Each line of the data holding "wrist" should be found and copied.

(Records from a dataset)
== Segment start ==
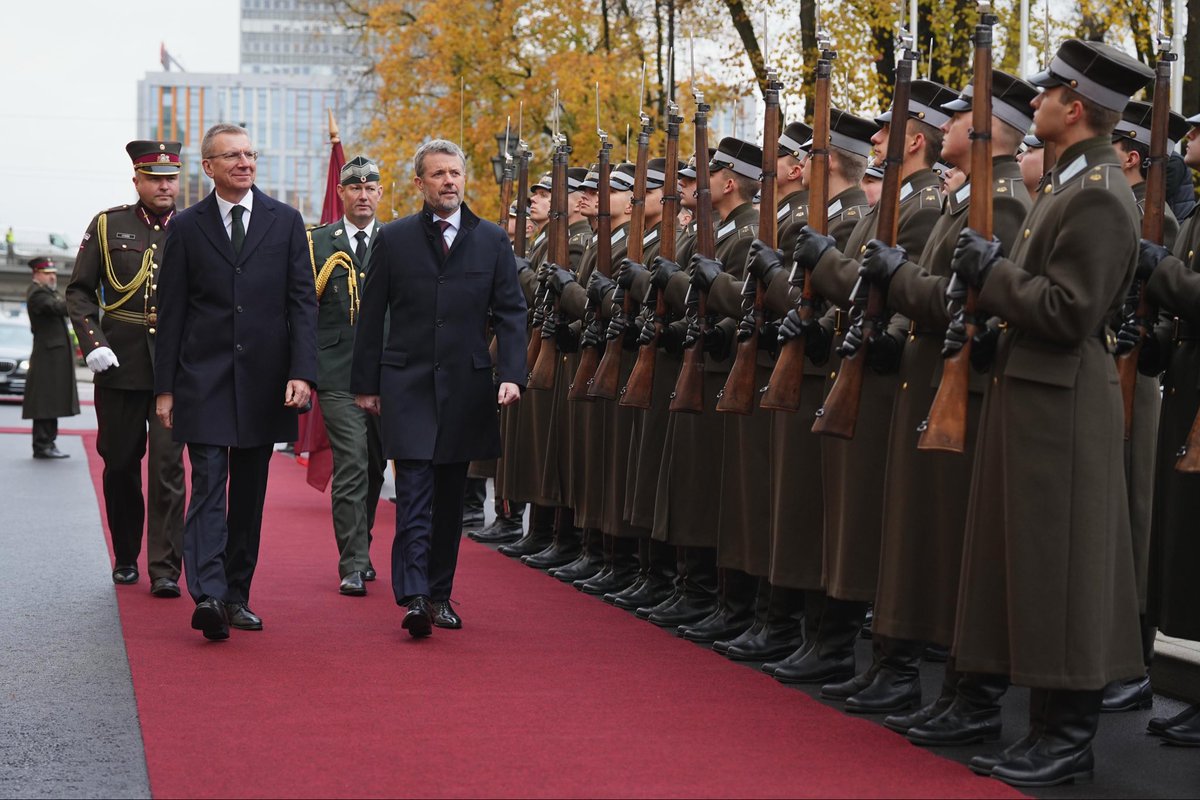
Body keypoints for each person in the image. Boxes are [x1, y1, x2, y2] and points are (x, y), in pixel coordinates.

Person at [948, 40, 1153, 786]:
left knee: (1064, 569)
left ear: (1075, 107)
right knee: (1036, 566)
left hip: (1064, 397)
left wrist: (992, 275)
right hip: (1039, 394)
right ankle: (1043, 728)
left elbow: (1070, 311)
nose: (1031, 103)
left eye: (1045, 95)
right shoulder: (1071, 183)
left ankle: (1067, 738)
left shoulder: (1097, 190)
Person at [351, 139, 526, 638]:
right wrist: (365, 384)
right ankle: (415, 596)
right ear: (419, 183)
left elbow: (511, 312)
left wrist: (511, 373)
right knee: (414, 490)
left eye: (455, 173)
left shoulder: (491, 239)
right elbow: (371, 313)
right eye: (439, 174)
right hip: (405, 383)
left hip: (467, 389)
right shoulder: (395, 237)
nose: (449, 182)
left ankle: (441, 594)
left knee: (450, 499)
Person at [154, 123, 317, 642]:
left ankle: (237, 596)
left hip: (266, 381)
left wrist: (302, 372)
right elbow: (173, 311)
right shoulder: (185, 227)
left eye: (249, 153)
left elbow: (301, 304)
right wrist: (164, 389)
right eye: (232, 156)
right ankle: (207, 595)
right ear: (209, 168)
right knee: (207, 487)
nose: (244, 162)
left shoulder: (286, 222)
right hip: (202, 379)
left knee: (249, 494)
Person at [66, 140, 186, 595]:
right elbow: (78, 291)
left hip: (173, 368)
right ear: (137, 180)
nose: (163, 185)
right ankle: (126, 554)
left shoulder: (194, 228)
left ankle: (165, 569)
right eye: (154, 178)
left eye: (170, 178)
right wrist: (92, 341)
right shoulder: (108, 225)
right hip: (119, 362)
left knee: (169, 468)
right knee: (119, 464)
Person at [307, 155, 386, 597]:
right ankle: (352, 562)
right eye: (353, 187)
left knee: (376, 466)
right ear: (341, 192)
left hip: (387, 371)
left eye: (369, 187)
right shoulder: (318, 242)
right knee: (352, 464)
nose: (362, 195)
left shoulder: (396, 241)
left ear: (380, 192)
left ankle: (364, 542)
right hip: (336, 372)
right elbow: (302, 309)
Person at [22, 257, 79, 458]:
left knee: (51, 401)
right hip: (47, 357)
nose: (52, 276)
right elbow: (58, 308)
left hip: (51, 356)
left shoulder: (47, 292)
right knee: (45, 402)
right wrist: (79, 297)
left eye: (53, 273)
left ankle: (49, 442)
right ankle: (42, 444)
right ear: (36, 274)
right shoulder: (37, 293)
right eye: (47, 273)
== Segment end ==
*Solution to the exercise*.
left wrist: (992, 275)
right wrist: (365, 384)
left wrist: (511, 373)
left wrist: (302, 372)
right wrist: (164, 389)
right wrist: (92, 341)
right wrist: (79, 297)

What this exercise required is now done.